__REQUIRED ACTION__
Pick up the passage on Ritalin and its misuse after its final sentence and continue writing it.

__PASSAGE SHOWN__
* * *

Ritalin is a drug that stimulates the central nervous system. In its nature, it is similar to amphetamines. Ritalin is said to work by activating the brain stern arousal system and cortex. It is a drug that has similar characteristics of stimulation to cocaine. If the drug is snorted or injected, it can have strong stimulant effects. Tablets of Ritalin come in 5 mg, 10 mg and 20 mg doses. The drug is intended for oral usage. The improper usage of Ritalin, such as through intravenous means, can lead to permanent, irreversible lung tissue damage.
It seems there is a growing number of youngsters becoming addicted to Ritalin. The greatest risk of Ritalin overdose is in children aged six to nine years old. 289 cases of Ritalin overdose were reported over a two year period. The most commonly experienced symptoms and indications of Ritalin addiction include tachycardia, lethargy and agitation. In most cases, addiction or overdose occurred as a result of parents or caregivers allowing excess access to the drug.

* * *

__DATA EXTRACTS__

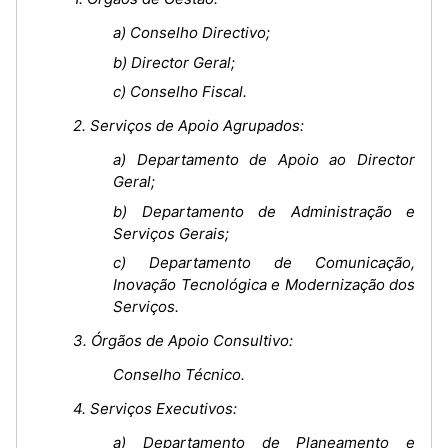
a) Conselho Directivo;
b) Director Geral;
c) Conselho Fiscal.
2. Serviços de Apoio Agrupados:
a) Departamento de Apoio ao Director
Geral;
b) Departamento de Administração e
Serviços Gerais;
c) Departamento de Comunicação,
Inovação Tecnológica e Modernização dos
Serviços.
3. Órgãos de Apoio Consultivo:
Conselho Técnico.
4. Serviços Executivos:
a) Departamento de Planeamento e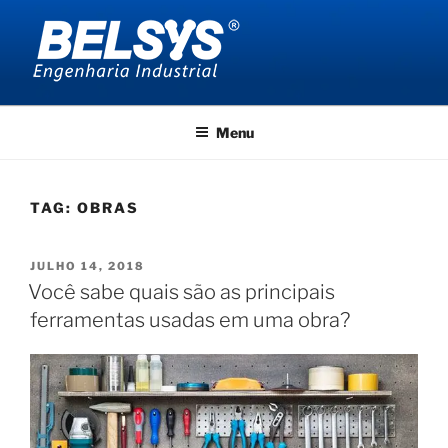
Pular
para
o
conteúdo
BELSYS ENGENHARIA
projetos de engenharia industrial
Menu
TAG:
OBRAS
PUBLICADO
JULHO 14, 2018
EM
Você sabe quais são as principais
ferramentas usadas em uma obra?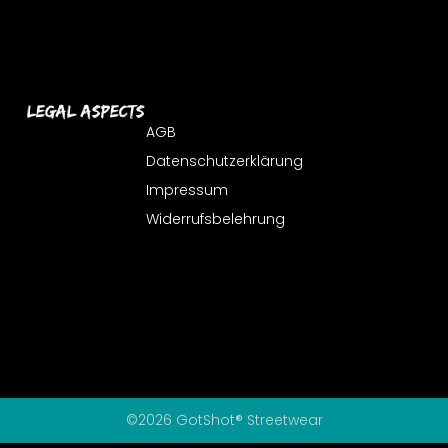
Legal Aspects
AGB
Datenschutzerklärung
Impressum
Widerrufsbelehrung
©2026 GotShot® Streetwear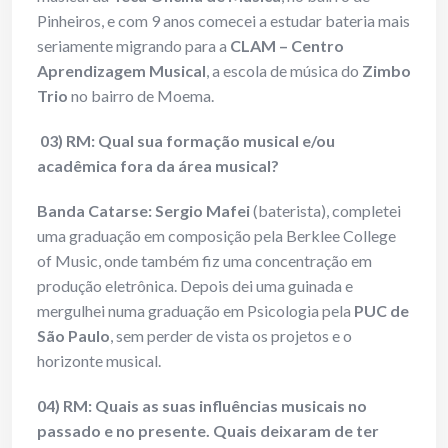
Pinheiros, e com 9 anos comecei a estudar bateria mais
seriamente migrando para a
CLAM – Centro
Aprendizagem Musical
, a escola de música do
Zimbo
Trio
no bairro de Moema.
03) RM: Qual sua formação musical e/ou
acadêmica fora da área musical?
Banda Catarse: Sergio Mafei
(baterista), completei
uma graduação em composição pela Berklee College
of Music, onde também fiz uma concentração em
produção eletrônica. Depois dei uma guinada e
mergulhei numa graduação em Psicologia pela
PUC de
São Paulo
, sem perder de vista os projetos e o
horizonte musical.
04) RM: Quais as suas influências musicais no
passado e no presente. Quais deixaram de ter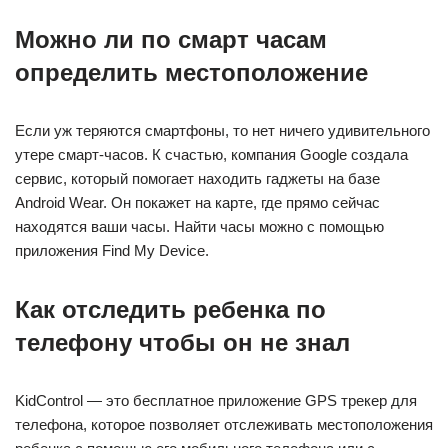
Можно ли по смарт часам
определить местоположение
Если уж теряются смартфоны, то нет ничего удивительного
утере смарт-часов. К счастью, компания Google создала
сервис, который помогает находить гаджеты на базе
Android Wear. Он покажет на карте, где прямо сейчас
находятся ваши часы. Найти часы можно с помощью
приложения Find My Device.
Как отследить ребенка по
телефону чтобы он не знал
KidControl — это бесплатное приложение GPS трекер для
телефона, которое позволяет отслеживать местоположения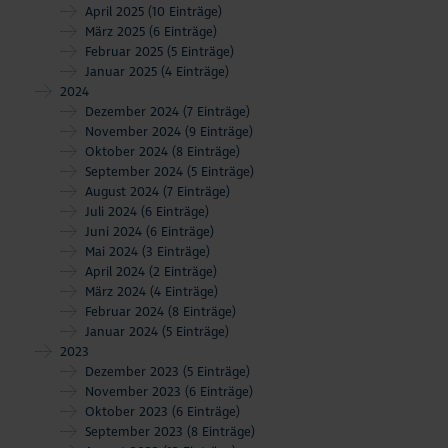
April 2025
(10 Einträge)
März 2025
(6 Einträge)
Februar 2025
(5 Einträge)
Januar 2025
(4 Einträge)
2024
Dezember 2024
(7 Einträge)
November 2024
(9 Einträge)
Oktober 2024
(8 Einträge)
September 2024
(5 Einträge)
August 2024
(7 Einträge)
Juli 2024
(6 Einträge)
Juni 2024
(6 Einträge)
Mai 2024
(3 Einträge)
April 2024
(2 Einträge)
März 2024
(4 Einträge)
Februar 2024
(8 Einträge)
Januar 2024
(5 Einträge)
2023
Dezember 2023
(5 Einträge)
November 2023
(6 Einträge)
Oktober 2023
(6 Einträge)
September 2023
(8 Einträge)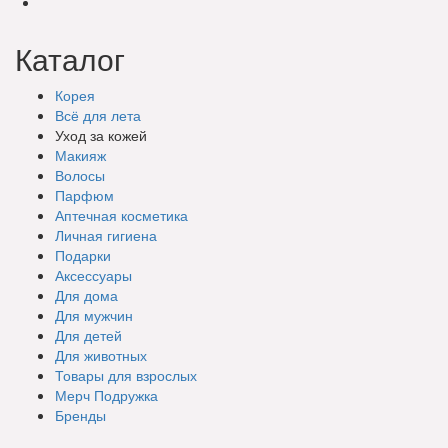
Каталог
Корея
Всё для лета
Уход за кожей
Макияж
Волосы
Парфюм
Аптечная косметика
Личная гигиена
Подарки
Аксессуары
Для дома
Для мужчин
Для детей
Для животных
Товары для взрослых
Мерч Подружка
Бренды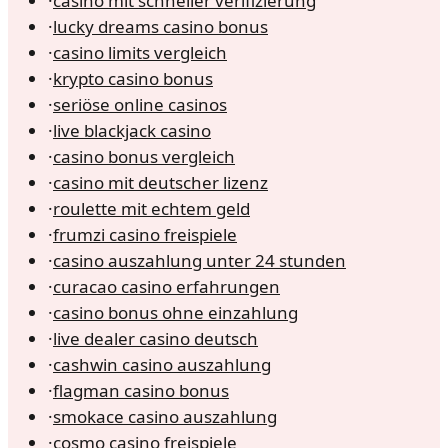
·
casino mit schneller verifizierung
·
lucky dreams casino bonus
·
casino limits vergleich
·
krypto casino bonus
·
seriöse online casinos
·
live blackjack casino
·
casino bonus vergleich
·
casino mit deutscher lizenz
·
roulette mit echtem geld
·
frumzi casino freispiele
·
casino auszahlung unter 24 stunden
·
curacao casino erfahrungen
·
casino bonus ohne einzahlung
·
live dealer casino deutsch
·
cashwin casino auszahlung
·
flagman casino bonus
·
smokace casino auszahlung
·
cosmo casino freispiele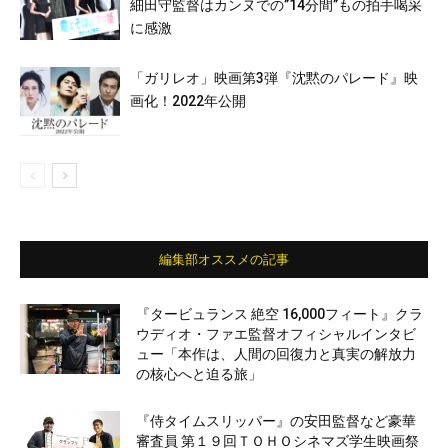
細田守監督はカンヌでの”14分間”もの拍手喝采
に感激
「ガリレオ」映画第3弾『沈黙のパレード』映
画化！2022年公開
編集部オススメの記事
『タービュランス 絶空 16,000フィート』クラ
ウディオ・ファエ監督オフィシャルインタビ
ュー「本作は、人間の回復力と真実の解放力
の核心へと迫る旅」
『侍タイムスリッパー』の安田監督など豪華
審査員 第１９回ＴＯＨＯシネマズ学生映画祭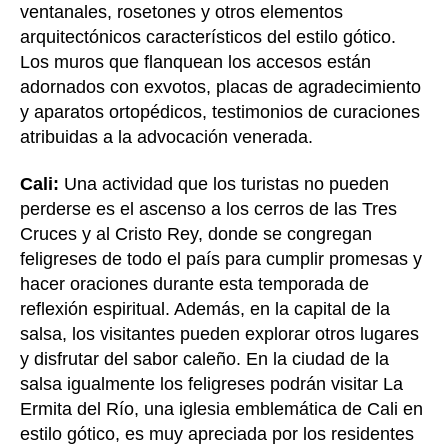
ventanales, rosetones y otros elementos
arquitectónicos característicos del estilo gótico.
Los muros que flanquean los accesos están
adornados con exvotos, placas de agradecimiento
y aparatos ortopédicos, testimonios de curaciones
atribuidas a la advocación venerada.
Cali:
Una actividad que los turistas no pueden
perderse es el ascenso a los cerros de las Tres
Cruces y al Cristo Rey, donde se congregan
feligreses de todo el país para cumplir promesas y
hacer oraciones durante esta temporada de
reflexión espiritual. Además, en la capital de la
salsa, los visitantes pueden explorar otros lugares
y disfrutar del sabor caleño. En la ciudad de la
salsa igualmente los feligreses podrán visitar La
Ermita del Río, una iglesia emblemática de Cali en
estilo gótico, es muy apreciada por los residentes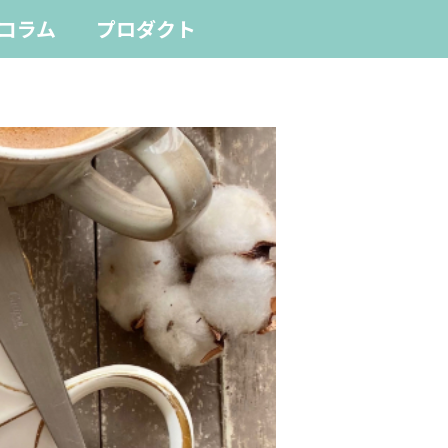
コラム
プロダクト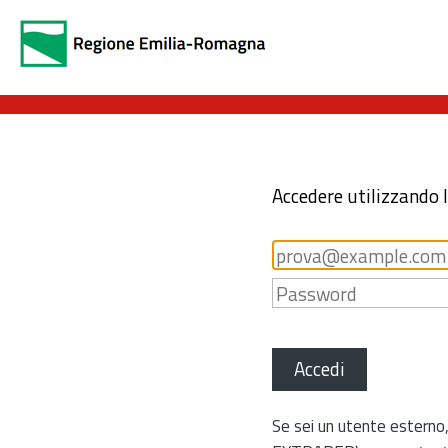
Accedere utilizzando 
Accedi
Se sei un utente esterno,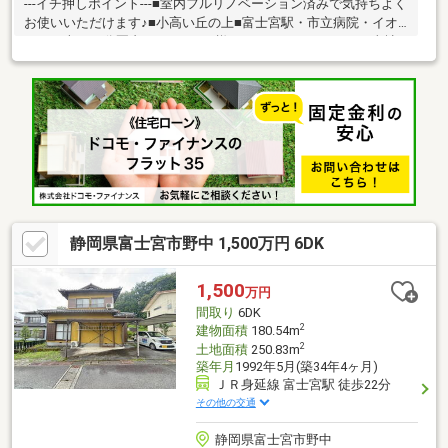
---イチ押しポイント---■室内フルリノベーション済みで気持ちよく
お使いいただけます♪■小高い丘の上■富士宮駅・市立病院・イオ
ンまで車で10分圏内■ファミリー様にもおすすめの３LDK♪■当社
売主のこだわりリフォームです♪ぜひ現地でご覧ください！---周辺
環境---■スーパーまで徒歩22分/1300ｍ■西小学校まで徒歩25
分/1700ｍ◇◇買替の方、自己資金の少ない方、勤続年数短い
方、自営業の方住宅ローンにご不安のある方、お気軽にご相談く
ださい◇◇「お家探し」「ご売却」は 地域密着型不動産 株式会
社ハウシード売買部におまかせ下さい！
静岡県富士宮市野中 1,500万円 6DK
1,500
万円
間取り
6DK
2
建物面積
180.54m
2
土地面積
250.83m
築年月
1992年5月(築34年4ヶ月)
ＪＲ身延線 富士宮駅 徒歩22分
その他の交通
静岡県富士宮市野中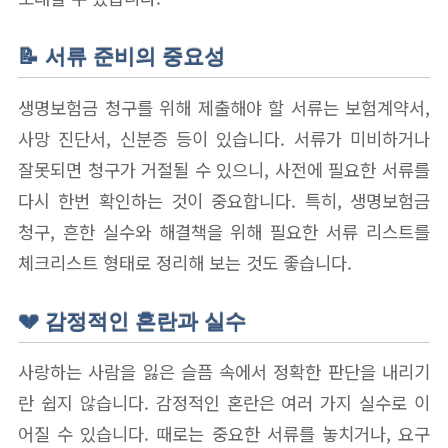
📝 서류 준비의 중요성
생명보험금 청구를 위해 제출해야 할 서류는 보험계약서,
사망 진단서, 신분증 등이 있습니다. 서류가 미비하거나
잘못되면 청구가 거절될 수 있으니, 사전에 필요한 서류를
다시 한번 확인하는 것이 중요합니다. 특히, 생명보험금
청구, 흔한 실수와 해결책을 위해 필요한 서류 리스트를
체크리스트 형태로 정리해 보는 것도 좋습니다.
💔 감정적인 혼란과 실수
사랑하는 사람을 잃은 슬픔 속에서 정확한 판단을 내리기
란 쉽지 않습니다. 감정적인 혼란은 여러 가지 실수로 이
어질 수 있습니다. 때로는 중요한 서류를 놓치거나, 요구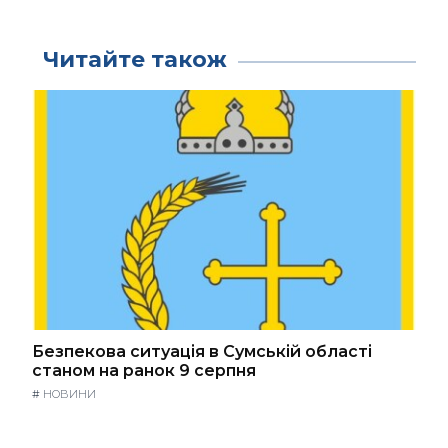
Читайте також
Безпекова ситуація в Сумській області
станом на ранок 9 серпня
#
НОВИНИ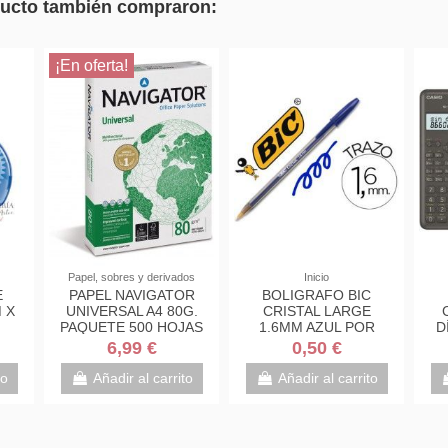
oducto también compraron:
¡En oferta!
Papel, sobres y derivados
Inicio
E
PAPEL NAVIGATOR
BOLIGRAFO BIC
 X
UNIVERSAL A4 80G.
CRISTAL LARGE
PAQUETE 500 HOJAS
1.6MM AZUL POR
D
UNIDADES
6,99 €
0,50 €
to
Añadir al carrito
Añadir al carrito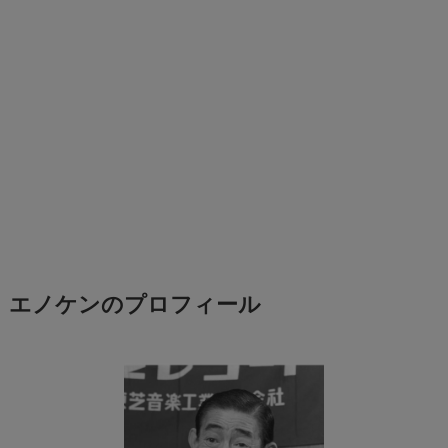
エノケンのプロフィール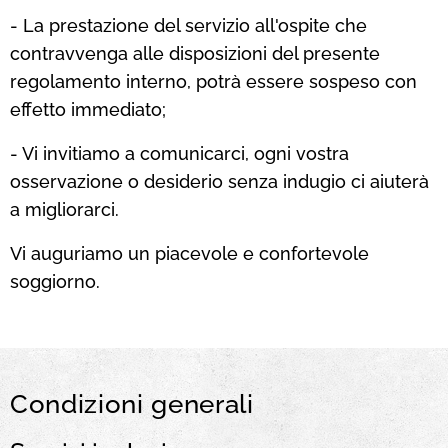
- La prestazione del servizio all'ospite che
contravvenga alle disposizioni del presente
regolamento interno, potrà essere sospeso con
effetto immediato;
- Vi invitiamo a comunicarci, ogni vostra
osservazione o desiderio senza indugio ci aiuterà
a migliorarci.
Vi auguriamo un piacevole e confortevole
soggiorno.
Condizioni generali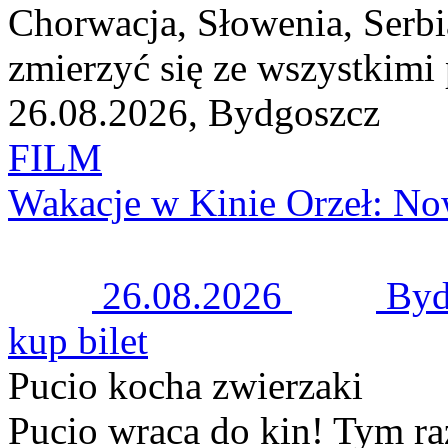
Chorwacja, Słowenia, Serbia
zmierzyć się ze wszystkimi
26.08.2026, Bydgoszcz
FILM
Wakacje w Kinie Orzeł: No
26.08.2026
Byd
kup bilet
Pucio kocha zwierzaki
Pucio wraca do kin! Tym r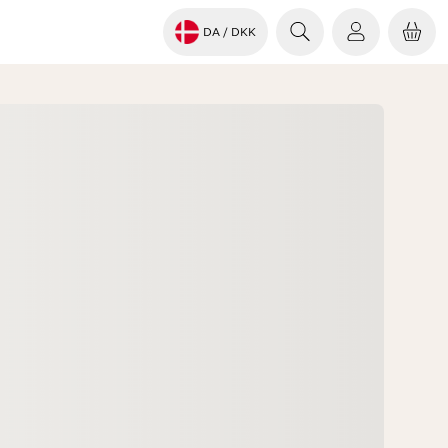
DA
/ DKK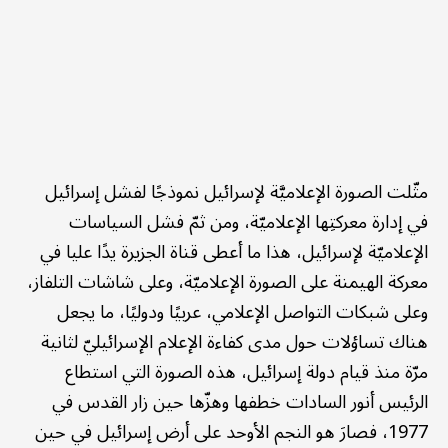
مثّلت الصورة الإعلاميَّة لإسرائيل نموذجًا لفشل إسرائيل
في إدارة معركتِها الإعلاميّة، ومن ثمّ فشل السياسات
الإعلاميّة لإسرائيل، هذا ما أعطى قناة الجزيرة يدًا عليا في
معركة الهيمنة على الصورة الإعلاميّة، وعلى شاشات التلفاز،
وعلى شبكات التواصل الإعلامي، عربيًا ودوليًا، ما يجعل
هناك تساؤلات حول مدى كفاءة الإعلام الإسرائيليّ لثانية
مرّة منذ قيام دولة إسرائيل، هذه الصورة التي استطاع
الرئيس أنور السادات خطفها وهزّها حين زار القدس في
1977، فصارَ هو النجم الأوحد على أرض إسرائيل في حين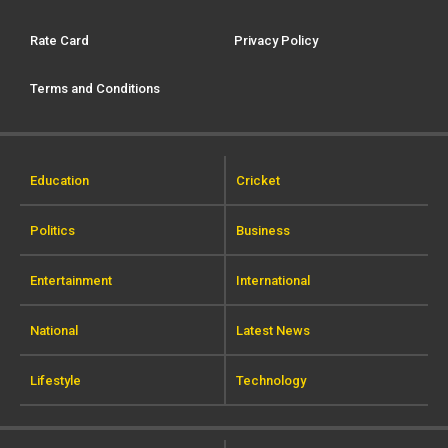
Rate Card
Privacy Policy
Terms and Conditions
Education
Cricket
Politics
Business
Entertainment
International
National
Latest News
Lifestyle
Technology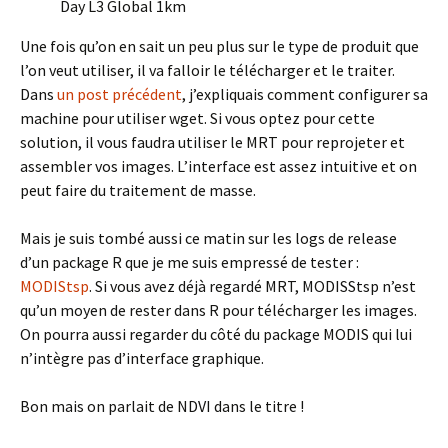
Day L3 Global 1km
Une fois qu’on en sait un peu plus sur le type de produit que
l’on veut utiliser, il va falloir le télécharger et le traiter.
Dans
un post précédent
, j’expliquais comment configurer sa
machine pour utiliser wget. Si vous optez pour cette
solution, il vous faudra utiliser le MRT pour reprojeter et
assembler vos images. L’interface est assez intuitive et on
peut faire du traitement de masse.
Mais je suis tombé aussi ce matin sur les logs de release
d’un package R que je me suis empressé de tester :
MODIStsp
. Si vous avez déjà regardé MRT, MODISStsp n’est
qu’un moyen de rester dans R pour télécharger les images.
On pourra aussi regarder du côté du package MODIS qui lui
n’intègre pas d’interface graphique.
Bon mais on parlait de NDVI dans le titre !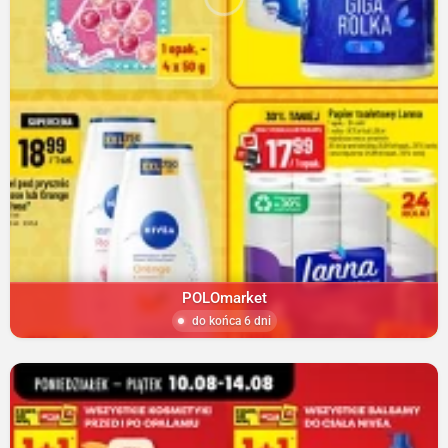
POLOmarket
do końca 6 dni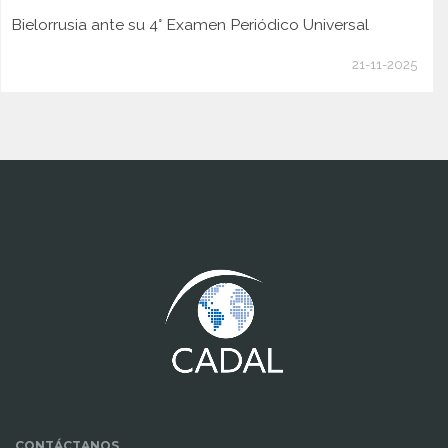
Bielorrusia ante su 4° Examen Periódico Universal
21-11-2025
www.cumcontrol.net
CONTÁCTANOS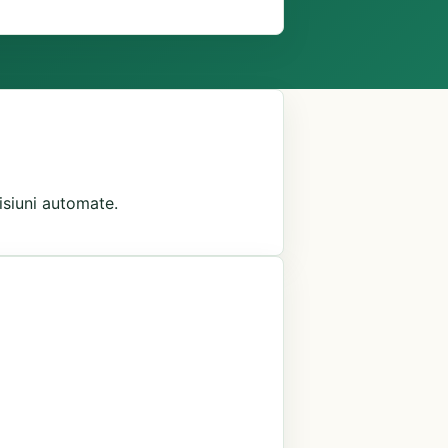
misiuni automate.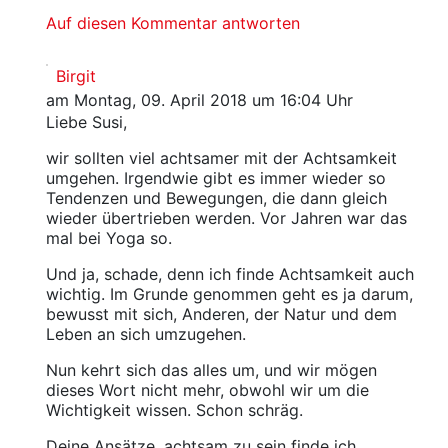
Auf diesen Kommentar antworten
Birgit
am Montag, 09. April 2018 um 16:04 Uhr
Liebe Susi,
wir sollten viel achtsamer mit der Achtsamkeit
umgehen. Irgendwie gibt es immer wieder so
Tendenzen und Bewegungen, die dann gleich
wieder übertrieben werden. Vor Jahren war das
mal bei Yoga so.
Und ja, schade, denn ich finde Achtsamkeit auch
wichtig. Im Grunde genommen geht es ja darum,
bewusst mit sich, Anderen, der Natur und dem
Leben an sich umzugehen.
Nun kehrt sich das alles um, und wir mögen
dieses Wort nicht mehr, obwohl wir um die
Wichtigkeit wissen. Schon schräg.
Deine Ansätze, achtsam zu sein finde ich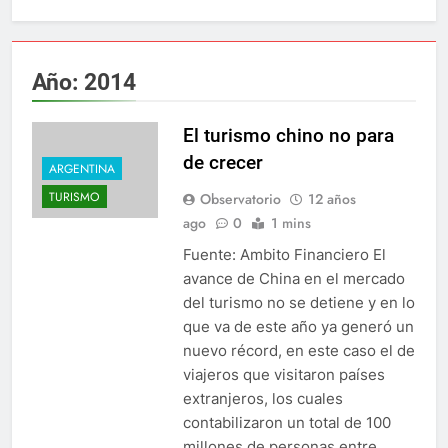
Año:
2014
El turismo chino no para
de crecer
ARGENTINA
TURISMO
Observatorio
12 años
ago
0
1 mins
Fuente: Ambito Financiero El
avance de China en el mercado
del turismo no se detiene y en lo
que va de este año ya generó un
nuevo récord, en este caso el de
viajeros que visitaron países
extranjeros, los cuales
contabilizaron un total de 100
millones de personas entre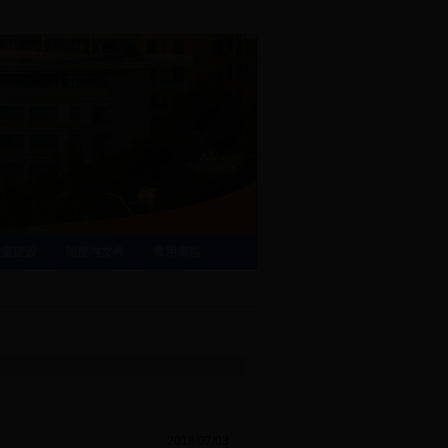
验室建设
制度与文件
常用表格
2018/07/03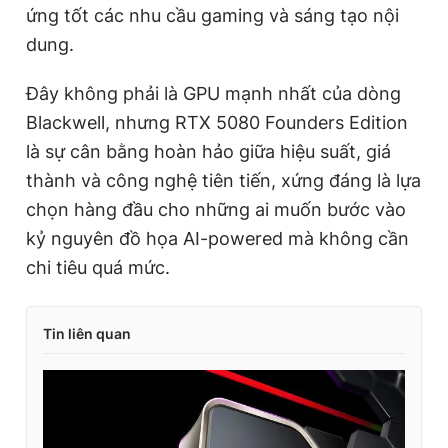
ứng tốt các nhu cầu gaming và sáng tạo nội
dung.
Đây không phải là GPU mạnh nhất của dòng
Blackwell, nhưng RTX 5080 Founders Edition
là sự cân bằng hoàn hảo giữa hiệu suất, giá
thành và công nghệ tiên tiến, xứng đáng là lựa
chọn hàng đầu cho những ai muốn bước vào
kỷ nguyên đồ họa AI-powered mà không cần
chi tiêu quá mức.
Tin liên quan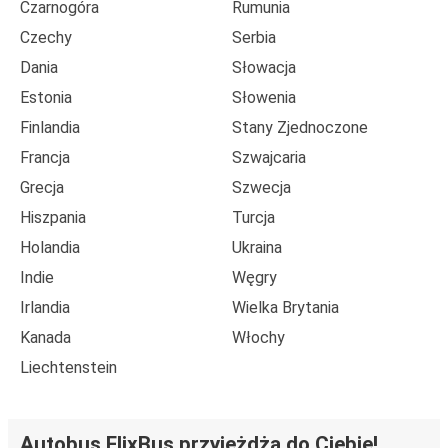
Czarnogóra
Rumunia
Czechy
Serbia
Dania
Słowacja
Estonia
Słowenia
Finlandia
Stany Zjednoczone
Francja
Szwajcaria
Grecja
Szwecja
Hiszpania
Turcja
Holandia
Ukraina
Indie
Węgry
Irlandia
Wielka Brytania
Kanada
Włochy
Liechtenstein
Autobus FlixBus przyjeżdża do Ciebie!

* * *

__TASK RESULT__
Snorting Ritalin can lead to damage occurring to the delicate epithelial tissues. These tissues line the nasal cavities and air passages. Direct contact with drugs can lead to damage. Ritalin contains hydrochloride salt of Methylphenidate, and yields diluted hydrochloric acid upon contact with moisture. This does not normally cause problems in the stomach, as hydrochloric acid is already present there. However, hydrochloric acid in the nasal passages can lead to a burning of the delicate nasal tissues. This can thus lead to nose bleeds, open sores and maybe even nasal cartilage deterioration.
Hypodermic syringes deliver concentrated doses of a drug rapidly into ones system. As a result, many of the body’s natural defenses are bypassed. Intravenous injection also allows easier access to the body for dust, bacteria, pollen, allergens, yeasts and viruses. Intravenous drug usage can mean it is very difficult to control the intensity of the effects the drug might have. Thus, overdoses become more likely with this type of drug abuse.
Intravenous drug use can lead to drug overdoses, toxic reactions, blood clots and infections like hepatitis, AIDS and abscesses. Scars, as well as pulmonary, circulatory and skin problems can also occur. Intravenous injection makes one vulnerable to these problems because of the nature of syringes. Pollutants that might be in the syringe can cause serious problems when injected into the body tissues and veins.